'Reporter' offers a captivating account of an entire era of journalism
Seymour Hersh's memoir is full of smooth storytelling and well-turned anecdotes, but it can also be a bumpy ride.
“There are two kinds of news reporter memoirs,” a tart old Boston-daily editor once quipped, “untrue and unpublished.”
The cynicism is connected to an adage-cum-warning that's as old as professional journalism itself, that the journalist is never the story. The story is the real point; the journalist is just the messenger – at least, this has been the standard model.
But in his latest book, Reporter, the semi-legendary Seymour Hersh breaks with the model in ways that are alternately touching, fascinating, and infuriating – starting right in the opening pages, when he fulminates against the 21st century 24-hour news cycle in tones that could charitably be described as “cranky.” He refers to himself as a survivor of the golden age of journalism, “when reporters for daily newspapers did not have to compete with the twenty-four-hour cable news cycle, when newspapers were flush with cash from display advertisements and want ads, and when I was free to travel anywhere, anytime, for any reason, on a breaking news story without having to constantly relay what was being learned on the newspaper's web page.”
And he contrasts this with our present journalistic environment: “We are sodden with fake news, hyped-up and incomplete information, and false assertions delivered nonstop by our daily newspapers, our televisions, our online news agencies, our social media, and our President.”

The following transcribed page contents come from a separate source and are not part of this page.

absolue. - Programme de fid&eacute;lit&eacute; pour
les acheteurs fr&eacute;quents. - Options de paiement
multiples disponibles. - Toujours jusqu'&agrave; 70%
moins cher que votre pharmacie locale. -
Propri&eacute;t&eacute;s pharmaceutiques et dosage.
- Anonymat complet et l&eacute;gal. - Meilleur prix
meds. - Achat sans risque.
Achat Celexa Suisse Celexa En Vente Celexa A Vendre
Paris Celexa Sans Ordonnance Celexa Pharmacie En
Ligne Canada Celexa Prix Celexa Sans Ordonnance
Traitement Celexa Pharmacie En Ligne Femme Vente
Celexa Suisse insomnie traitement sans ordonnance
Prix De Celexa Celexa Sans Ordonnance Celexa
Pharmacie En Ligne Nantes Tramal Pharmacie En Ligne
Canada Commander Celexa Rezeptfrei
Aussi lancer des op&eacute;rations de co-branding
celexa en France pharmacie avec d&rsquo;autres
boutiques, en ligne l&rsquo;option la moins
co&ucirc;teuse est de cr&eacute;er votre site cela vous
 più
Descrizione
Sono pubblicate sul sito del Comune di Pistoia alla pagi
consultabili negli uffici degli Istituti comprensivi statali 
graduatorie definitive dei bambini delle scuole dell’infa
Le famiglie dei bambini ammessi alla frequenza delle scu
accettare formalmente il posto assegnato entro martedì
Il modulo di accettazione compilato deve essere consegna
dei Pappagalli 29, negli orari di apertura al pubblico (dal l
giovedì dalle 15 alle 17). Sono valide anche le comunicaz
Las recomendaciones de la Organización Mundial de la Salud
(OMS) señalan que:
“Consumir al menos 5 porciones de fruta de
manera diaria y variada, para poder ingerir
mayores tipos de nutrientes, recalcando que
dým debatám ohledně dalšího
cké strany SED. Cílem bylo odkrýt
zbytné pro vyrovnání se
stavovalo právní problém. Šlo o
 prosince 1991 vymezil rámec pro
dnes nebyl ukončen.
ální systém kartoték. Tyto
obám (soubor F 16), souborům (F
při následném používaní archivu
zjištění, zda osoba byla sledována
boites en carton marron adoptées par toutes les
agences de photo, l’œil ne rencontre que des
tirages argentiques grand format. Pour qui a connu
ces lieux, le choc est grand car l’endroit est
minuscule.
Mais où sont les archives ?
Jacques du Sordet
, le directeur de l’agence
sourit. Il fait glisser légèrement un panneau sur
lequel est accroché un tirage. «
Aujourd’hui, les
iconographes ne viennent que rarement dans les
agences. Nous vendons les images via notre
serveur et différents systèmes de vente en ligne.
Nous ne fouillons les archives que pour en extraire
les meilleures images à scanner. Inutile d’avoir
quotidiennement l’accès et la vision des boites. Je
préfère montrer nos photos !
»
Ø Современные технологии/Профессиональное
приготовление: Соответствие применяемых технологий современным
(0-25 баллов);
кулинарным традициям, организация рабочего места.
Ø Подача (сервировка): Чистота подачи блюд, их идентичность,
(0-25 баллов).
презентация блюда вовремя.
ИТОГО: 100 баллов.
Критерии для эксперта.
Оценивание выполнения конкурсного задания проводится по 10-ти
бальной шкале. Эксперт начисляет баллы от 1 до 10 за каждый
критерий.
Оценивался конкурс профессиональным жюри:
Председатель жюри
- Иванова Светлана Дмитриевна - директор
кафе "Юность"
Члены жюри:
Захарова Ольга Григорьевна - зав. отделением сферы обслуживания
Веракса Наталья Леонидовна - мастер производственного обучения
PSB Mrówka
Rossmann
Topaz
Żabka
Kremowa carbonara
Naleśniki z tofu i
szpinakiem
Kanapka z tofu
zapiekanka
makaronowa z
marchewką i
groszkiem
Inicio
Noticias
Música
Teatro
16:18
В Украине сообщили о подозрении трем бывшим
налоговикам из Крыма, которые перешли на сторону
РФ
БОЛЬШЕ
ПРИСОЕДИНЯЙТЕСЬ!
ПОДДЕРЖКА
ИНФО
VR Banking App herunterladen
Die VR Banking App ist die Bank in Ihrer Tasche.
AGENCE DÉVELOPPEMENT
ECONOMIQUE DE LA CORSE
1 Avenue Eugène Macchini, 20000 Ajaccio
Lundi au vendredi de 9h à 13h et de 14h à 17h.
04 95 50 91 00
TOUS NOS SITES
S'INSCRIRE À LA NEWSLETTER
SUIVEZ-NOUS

The assertion here – that daily newspapers, news agencies, and cable news TV deliver fake news “nonstop” to their audience – is fairly astonishing, something that would sound unsurprising coming from Donald Trump or Alex Jones but that an experienced news reporter ought to know better than to say even in a moment of spleen. The 2018 Pulitzers in journalism went to the hard-working reporters of the Press Democrat in Santa Rosa, California, The Arizona Republic, and the Cincinnati Enquirer; Ronan Farrow won the same prize for game-changing long-form reporting about the sexual misconduct of movie mogul Harvey Weinstein; at The New York Times White House beat, Maggie Haberman is consistently producing era-defining work. These people – and hundreds of their less-famous colleagues – are not delivering non-stop fake news.
Fortunately, the spleen sputters out fairly early in "Reporter" and yields to a kind of cinematically-detailed and warmly human storytelling that's at once reminiscent of vintage Hersh and also tonally unlike anything else he's ever written.

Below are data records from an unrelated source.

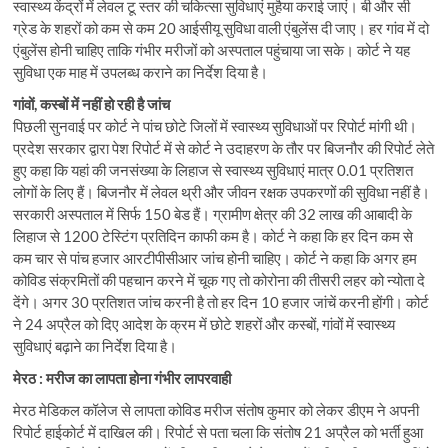
स्वास्थ्य केंद्रों में लेवल टू स्तर की चकित्सा सुविधाएं मुहैया कराई जाएं। बी और सी
ग्रेड के शहरों को कम से कम 20 आईसीयू सुविधा वाली एंबुलेंस दी जाए। हर गांव में दो
एंबुलेंस होनी चाहिए ताकि गंभीर मरीजों को अस्पताल पहुंचाया जा सके। कोर्ट ने यह
सुविधा एक माह में उपलब्ध कराने का निर्देश दिया है।
गांवों, कस्बों में नहीं हो रही है जांच
पिछली सुनवाई पर कोर्ट ने पांच छोटे जिलों में स्वास्थ्य सुविधाओं पर रिपोर्ट मांगी थी।
प्रदेश सरकार द्वारा पेश रिपोर्ट में से कोर्ट ने उदाहरण के तौर पर बिजनौर की रिपोर्ट लेते
हुए कहा कि यहां की जनसंख्या के लिहाज से स्वास्थ्य सुविधाएं मात्र 0.01 प्रतिशत
लोगों के लिए हैं। बिजनौर में लेवल थ्री और जीवन रक्षक उपकरणों की सुविधा नहीं है।
सरकारी अस्पताल में सिर्फ 150 बेड हैं। ग्रामीण क्षेत्र की 32 लाख की आबादी के
लिहाज से 1200 टेस्टिंग प्रतिदिन काफी कम है। कोर्ट ने कहा कि हर दिन कम से
कम चार से पांच हजार आरटीपीसीआर जांच होनी चाहिए। कोर्ट ने कहा कि अगर हम
कोविड संक्रमितों की पहचान करने में चूक गए तो कोरोना की तीसरी लहर को न्योता दे
देंगे। अगर 30 प्रतिशत जांच करनी है तो हर दिन 10 हजार जांचें करनी होंगी। कोर्ट
ने 24 अप्रैल को दिए आदेश के क्रम में छोटे शहरों और कस्बों, गांवों में स्वास्थ्य
सुविधाएं बढ़ाने का निर्देश दिया है।
मेरठ : मरीज का लापता होना गंभीर लापरवाही
मेरठ मेडिकल कॉलेज से लापता कोविड मरीज संतोष कुमार को लेकर डीएम ने अपनी
रिपोर्ट हाईकोर्ट में दाखिल की। रिपोर्ट से पता चला कि संतोष 21 अप्रैल को भर्ती हुआ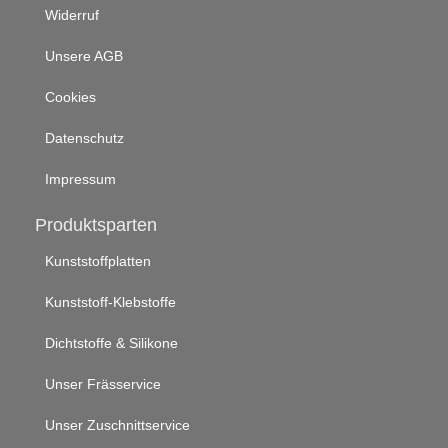
Widerruf
Unsere AGB
Cookies
Datenschutz
Impressum
Produktsparten
Kunststoffplatten
Kunststoff-Klebstoffe
Dichtstoffe & Silikone
Unser Frässervice
Unser Zuschnittservice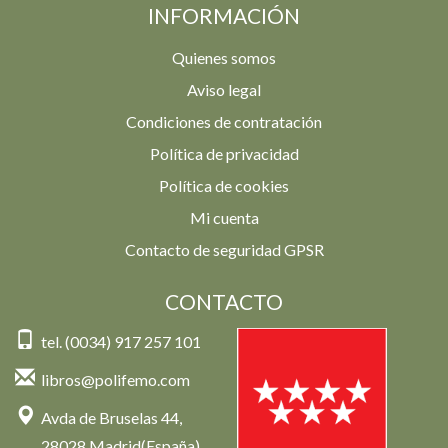
INFORMACIÓN
Quienes somos
Aviso legal
Condiciones de contratación
Política de privacidad
Política de cookies
Mi cuenta
Contacto de seguridad GPSR
CONTACTO
tel. (0034) 917 257 101
libros@polifemo.com
Avda de Bruselas 44,
28028 Madrid(España)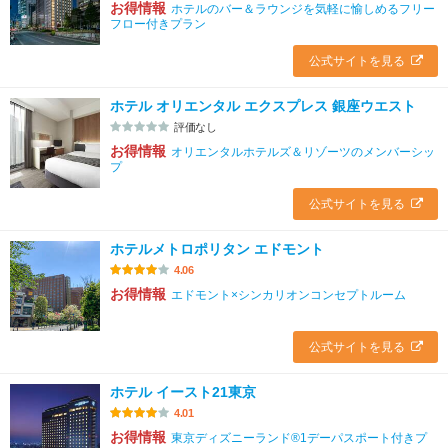
お得情報
ホテルのバー＆ラウンジを気軽に愉しめるフリー
フロー付きプラン
公式サイトを見る
ホテル オリエンタル エクスプレス 銀座ウエスト
評価なし
お得情報
オリエンタルホテルズ＆リゾーツのメンバーシッ
プ
公式サイトを見る
ホテルメトロポリタン エドモント
4.06
お得情報
エドモント×シンカリオンコンセプトルーム
公式サイトを見る
ホテル イースト21東京
4.01
お得情報
東京ディズニーランド®1デーパスポート付きプ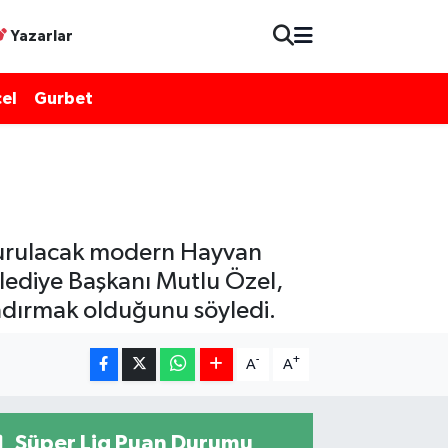
Yazarlar
el
Gurbet
 kurulacak modern Hayvan
elediye Başkanı Mutlu Özel,
zandırmak olduğunu söyledi.
-
+
A
A
Süper Lig Puan Durumu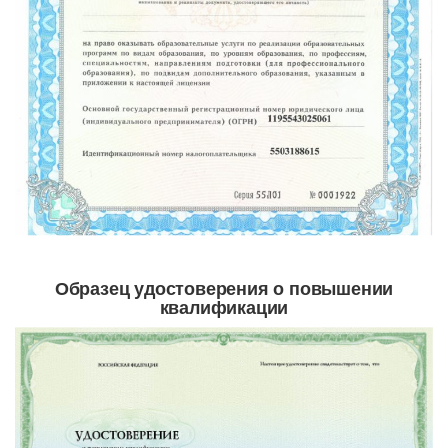
Образец удостоверения о повышении
квалификации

Hersh, who's won the Pulitzer himself as well as virtually every other award his profession can bestow, is famous for breaking the story of the My Lai massacre committed by US troops in South Vietnam in 1968. He did groundbreaking work on the Watergate scandal, and he's continued to be a thorn in the side of official government narratives for decades, writing scathingly about the ongoing wars in Iraq and Afghanistan, the Clinton and Bush administrations, the prisoner abuses at Abu Ghraib and elsewhere, and the killing of Osama bin Laden.
In "Reporter," readers get the protracted and often breakneck efforts behind these stories – the legwork, the poring over documents, and most of all, the handling of confidential sources, one of the mainstays of Hersh's career. Sources were so vital a part of his work, in fact, that Hersh thinks the word is too weak to describe the relationship. “I shared 6:00 am breakfasts in diners and other offbeat places with my sources, and many lunches and dinners with them when they were on duty outside Washington,” he writes. “These insiders quickly became more than sources; they were friends and stayed friends after they left government.”
These sources are drawn like characters in a novel, as are all the various powerful government officials with whom Hersh has contended over the years (none more so than Henry Kissinger, about whom Hersh writes, “the man lied the way most people breathed”).
All the key figures of a long and storied career come alive again in Hersh's vivid recollections (with the curious exception of his wife, but maybe that's simple old-fashioned discretion), from sources to adversaries to old allies like New York Times managing editor Abe Rosenthal and other colleagues from Hersh's old newspaper days. Those days ended abruptly when a Times editor showed Hersh a back-channel memo critical of him: “[the editor] was appalled at the utter stupidity of the note and the insult to me therein. I resigned immediately, without saying why, and took a long-standing offer to write a book about Henry Kissinger. I would never work regularly for a newspaper again.”
The book is full of smooth storytelling and well-turned anecdotes, but it can be a bumpy ride. Poor old Abe Rosenthal isn't the only editor in these pages who'll elicit reader sympathy; Hersh does very little to hide the fact that he could frequently be a nightmare to work with. Ultimately the book yields up a warts-and-all picture not just of Hersh but of an entire era of journalism. It's as captivating an account of that era than anything since Judith Miller's terrific 2015 book "The Story: A Reporter's Journey" – and of course this particular story is ongoing.